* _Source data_
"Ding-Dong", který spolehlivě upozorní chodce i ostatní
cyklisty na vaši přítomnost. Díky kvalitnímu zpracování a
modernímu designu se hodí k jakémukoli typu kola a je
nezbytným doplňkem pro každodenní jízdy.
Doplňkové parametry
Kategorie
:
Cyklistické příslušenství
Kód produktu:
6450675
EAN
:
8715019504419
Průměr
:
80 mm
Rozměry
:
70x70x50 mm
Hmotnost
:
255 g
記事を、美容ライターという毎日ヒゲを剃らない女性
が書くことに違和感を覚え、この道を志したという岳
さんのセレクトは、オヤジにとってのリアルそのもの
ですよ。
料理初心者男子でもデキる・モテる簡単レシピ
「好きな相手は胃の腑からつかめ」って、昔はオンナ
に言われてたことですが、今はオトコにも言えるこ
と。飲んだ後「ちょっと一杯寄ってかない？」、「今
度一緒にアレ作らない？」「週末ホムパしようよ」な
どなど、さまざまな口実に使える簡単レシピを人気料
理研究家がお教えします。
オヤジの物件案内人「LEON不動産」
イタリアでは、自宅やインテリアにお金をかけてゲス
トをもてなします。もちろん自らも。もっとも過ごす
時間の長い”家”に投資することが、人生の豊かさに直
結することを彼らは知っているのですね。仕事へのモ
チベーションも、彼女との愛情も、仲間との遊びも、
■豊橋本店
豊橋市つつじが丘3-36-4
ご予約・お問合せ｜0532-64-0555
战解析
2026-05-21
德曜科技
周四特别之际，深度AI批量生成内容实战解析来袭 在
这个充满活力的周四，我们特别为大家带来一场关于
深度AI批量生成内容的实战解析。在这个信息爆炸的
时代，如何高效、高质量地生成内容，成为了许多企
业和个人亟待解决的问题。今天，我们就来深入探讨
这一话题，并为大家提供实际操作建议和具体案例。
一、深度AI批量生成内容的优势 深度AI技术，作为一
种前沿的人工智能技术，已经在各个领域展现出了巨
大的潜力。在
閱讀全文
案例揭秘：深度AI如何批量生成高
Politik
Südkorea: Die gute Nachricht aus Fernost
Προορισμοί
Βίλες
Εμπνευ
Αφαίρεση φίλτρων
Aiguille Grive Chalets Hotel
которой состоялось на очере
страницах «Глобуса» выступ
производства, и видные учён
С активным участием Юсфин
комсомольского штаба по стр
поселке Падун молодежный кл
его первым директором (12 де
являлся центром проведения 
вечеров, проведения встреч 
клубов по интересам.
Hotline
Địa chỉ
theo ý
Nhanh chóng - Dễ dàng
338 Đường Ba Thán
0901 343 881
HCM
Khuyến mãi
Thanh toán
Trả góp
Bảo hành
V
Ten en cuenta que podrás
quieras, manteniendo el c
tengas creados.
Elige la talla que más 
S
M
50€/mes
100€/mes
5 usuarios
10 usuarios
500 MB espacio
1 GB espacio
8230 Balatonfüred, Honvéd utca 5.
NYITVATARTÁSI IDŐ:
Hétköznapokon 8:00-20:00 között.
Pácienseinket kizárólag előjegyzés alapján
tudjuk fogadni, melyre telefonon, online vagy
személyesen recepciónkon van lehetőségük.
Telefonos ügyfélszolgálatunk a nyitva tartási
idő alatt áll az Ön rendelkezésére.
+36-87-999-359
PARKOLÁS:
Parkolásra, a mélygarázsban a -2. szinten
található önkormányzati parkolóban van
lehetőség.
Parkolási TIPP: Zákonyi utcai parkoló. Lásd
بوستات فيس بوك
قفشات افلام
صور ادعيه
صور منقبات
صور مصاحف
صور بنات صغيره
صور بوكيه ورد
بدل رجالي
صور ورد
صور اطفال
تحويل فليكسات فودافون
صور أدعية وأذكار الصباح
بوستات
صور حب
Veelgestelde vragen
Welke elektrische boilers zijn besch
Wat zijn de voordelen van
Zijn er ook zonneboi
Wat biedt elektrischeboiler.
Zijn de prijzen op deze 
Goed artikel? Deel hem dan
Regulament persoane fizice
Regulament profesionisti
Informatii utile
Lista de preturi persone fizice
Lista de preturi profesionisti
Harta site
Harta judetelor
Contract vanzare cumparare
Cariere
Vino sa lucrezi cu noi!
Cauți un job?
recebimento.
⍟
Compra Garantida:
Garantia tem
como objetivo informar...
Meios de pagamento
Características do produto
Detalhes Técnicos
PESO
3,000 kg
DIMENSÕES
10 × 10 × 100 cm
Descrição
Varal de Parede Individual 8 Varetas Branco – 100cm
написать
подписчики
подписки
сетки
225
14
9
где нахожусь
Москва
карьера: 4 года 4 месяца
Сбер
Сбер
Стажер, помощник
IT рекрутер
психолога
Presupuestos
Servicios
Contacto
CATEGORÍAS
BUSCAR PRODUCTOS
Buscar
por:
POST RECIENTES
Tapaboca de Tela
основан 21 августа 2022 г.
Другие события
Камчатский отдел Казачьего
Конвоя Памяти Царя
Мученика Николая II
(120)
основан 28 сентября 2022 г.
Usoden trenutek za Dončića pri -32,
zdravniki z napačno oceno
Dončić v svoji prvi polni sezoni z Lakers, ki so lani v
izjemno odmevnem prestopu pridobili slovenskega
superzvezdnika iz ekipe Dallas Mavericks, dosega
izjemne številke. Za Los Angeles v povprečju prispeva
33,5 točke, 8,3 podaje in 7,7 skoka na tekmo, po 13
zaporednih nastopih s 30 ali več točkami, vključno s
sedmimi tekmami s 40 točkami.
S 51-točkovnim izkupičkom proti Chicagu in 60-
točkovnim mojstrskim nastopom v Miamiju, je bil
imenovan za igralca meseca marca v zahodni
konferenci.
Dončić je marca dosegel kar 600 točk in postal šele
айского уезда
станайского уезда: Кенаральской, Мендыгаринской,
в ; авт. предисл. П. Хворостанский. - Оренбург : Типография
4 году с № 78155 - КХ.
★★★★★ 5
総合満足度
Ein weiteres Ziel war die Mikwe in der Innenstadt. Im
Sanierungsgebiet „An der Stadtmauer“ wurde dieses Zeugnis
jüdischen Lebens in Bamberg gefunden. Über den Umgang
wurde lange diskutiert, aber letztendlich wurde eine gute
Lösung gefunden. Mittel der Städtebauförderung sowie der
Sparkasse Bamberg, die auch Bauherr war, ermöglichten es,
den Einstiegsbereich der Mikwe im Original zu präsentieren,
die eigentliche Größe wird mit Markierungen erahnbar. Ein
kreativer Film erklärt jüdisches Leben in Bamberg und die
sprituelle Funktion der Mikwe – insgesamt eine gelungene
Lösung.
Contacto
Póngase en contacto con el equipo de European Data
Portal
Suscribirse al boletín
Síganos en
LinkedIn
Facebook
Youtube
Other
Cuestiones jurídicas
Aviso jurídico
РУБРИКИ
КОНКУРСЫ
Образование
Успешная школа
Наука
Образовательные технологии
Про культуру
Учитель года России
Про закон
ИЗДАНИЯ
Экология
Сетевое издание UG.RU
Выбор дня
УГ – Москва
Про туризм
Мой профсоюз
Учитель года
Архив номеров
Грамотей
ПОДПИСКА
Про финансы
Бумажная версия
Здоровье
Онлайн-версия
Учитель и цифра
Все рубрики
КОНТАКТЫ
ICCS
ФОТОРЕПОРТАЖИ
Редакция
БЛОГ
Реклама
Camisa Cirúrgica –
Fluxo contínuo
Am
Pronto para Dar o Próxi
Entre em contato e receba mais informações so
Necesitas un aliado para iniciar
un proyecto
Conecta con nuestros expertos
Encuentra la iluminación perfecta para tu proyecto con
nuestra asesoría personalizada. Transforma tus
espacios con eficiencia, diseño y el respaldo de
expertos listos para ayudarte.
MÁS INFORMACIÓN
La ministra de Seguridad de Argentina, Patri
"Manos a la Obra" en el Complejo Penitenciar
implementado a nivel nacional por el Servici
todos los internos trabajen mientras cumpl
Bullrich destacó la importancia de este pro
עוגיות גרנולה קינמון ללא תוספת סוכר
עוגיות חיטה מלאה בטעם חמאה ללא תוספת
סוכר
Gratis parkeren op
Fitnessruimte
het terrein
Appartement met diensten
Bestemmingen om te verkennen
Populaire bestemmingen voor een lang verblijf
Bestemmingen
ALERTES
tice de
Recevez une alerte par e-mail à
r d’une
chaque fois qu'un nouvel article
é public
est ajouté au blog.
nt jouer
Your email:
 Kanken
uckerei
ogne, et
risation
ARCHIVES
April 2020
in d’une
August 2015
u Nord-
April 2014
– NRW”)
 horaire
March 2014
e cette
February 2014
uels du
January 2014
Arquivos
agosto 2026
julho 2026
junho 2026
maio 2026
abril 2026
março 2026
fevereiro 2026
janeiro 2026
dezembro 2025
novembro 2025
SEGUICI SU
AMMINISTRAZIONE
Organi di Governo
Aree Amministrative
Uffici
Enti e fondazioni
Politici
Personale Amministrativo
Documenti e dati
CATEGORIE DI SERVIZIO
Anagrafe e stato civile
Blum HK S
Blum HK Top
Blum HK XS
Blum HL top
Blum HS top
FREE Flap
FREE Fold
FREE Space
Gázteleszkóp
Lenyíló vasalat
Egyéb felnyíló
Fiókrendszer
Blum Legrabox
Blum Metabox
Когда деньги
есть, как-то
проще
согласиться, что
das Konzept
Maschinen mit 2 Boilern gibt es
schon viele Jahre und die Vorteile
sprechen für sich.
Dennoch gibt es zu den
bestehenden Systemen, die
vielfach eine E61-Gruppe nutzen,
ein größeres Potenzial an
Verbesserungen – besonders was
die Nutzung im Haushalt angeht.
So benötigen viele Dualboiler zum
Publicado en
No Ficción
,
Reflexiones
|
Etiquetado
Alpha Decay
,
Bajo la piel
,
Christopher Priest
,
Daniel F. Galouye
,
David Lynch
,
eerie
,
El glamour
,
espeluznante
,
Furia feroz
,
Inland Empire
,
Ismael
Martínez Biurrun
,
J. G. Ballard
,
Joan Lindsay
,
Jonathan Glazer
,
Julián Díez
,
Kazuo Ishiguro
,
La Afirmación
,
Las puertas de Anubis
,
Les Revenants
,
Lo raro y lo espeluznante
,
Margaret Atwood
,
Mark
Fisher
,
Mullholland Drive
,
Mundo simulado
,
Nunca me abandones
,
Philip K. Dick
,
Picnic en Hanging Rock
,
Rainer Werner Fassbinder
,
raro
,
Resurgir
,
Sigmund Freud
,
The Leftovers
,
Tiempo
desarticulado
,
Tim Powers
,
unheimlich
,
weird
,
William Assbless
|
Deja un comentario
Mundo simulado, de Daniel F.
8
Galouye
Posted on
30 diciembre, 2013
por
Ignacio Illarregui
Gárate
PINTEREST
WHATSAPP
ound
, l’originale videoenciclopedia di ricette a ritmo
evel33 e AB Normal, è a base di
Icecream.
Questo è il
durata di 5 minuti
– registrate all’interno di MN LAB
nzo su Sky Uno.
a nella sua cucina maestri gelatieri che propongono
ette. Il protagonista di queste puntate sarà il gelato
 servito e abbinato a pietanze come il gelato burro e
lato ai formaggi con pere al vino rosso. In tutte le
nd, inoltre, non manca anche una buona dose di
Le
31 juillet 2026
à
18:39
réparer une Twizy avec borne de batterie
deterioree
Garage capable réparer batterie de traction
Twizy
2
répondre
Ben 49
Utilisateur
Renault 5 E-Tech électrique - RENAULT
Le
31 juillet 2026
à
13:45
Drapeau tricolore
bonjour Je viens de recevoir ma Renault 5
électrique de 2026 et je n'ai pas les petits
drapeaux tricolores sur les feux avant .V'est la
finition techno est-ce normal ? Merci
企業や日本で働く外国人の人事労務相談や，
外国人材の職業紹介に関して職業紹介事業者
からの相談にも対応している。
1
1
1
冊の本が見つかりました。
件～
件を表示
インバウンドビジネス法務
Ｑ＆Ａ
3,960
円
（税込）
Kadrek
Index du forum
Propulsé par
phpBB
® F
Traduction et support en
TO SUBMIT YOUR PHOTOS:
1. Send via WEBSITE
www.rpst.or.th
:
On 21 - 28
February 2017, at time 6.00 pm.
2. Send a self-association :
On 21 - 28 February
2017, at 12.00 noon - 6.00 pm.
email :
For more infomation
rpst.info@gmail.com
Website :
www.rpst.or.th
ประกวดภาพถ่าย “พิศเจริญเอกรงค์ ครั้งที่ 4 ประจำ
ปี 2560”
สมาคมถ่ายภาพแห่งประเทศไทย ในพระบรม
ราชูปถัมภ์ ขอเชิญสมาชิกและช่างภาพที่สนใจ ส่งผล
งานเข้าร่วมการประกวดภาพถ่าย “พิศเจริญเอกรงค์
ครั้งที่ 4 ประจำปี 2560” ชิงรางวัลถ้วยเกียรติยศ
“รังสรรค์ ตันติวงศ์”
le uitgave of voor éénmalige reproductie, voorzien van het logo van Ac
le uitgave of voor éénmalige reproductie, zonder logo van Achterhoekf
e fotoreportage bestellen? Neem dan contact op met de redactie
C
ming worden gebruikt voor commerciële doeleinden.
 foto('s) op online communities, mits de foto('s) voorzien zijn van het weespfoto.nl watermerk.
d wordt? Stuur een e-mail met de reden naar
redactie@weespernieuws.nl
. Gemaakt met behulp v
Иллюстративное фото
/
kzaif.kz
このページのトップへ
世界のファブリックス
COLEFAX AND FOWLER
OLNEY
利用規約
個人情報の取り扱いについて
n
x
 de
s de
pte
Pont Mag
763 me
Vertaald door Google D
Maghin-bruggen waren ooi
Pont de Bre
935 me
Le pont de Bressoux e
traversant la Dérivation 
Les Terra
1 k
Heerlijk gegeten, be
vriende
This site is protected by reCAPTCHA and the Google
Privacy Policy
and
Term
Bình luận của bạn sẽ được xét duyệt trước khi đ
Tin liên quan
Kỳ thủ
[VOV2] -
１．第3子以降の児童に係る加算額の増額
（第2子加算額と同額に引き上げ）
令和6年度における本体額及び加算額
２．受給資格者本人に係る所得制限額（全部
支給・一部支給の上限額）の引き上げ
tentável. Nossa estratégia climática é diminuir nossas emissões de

* _Directive_
Give an exact copy of the lines from the one with "ครั้งที่ 4 ประจำปี" through the end of the entries, both ends included.

* _Problem solution_
ครั้งที่ 4 ประจำปี 2560” ชิงรางวัลถ้วยเกียรติยศ
“รังสรรค์ ตันติวงศ์”
le uitgave of voor éénmalige reproductie, voorzien van het logo van Ac
le uitgave of voor éénmalige reproductie, zonder logo van Achterhoekf
e fotoreportage bestellen? Neem dan contact op met de redactie
C
ming worden gebruikt voor commerciële doeleinden.
 foto('s) op online communities, mits de foto('s) voorzien zijn van het weespfoto.nl watermerk.
d wordt? Stuur een e-mail met de reden naar
redactie@weespernieuws.nl
. Gemaakt met behulp v
Иллюстративное фото
/
kzaif.kz
このページのトップへ
世界のファブリックス
COLEFAX AND FOWLER
OLNEY
利用規約
個人情報の取り扱いについて
n
x
 de
s de
pte
Pont Mag
763 me
Vertaald door Google D
Maghin-bruggen waren ooi
Pont de Bre
935 me
Le pont de Bressoux e
traversant la Dérivation 
Les Terra
1 k
Heerlijk gegeten, be
vriende
This site is protected by reCAPTCHA and the Google
Privacy Policy
and
Term
Bình luận của bạn sẽ được xét duyệt trước khi đ
Tin liên quan
Kỳ thủ
[VOV2] -
１．第3子以降の児童に係る加算額の増額
（第2子加算額と同額に引き上げ）
令和6年度における本体額及び加算額
２．受給資格者本人に係る所得制限額（全部
支給・一部支給の上限額）の引き上げ
tentável. Nossa estratégia climática é diminuir nossas emissões de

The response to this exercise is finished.